La septicémie hémorragique touche principalement les bovins et les buffles et se caractérise par une progression rapide et une forte mortalité. Dans certaines régions d’Afrique et d’Asie du Sud, cette maladie peut avoir des conséquences économiques et culturelles dévastatrices pour les communautés d’éleveurs, en particulier les petits exploitants agricoles qui dépendent de quelques animaux pour leurs moyens de subsistance.
Le vaccin actuel contre la septicémie hémorragique repose sur des bactéries tuées par la chaleur et, comme le souligne Moraes, n’offre pas une protection efficace, durable ou étendue contre les multiples souches de P. multocida qui causent la HS.
Il explique que, puisque la protéine nouvellement découverte, appelée PmSLP, est presque identique dans différentes souches de bactéries responsables de l’HS, ils ont émis l’hypothèse qu’elle pourrait conduire à une protection efficace contre la maladie.
Pour tester leur idée, Epshita Islam et Jamie Fegan , chercheuses associées respectivement dans les laboratoires Moraes et Gray-Owen, se sont associées pour développer un modèle murin d’ infection à P. multocida et ont montré qu’un vaccin contenant du PmSLP était totalement protecteur.
« Nous ne nous attendions pas à ce qu’il soit aussi efficace chez les souris », explique Moraes. « L’étape suivante consistait à tester le vaccin lors d’expériences d’infection expérimentale sur de grands animaux. »
En collaboration avec des chercheurs de l’Institut vétérinaire national d’Éthiopie, ils ont vacciné des bovins avec le vaccin PmSLP et ont constaté que les bovins vaccinés avaient des taux de survie de 75 à 87,5 % lorsqu’ils étaient exposés à de fortes doses de bactéries dans des études pilotes, contre 0 % chez les bovins ayant reçu un vaccin placebo.
Après avoir démontré l’efficacité du PmSLP comme candidat vaccinal, les chercheurs se sont attelés à optimiser leur vaccin pour l’adapter aux conditions réelles d’utilisation.

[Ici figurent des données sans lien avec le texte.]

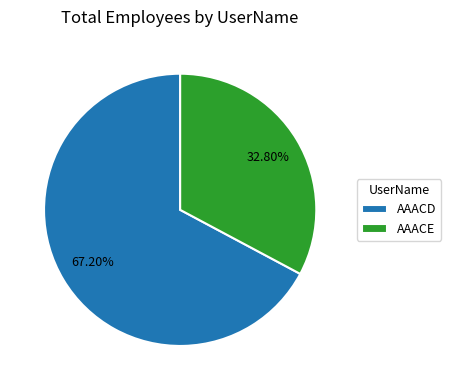

Does AAACD account for over 50% of the chart?

Yes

Ils ont consulté des vétérinaires locaux au Bhoutan et en Éthiopie afin de comprendre les conditions nécessaires pour rendre leur vaccin accessible aux communautés qui en avaient le plus besoin.
Moraes et Gray-Owen s’appuient sur le succès de leur vaccin PmSLP pour développer un vaccin contre la maladie respiratoire bovine, également associée à l’infection par P. multocida et courante dans les parcs d’engraissement de bovins de boucherie en Amérique du Nord et en Europe.
Ces travaux de recherche ont été financés par la Fondation canadienne pour l’innovation, les Instituts de recherche en santé du Canada, le Conseil de recherches en sciences naturelles et en génie du Canada et une subvention du Fonds d’innovation pour les vaccins contre le bétail du Centre de recherches pour le développement international accordée à Schryvers.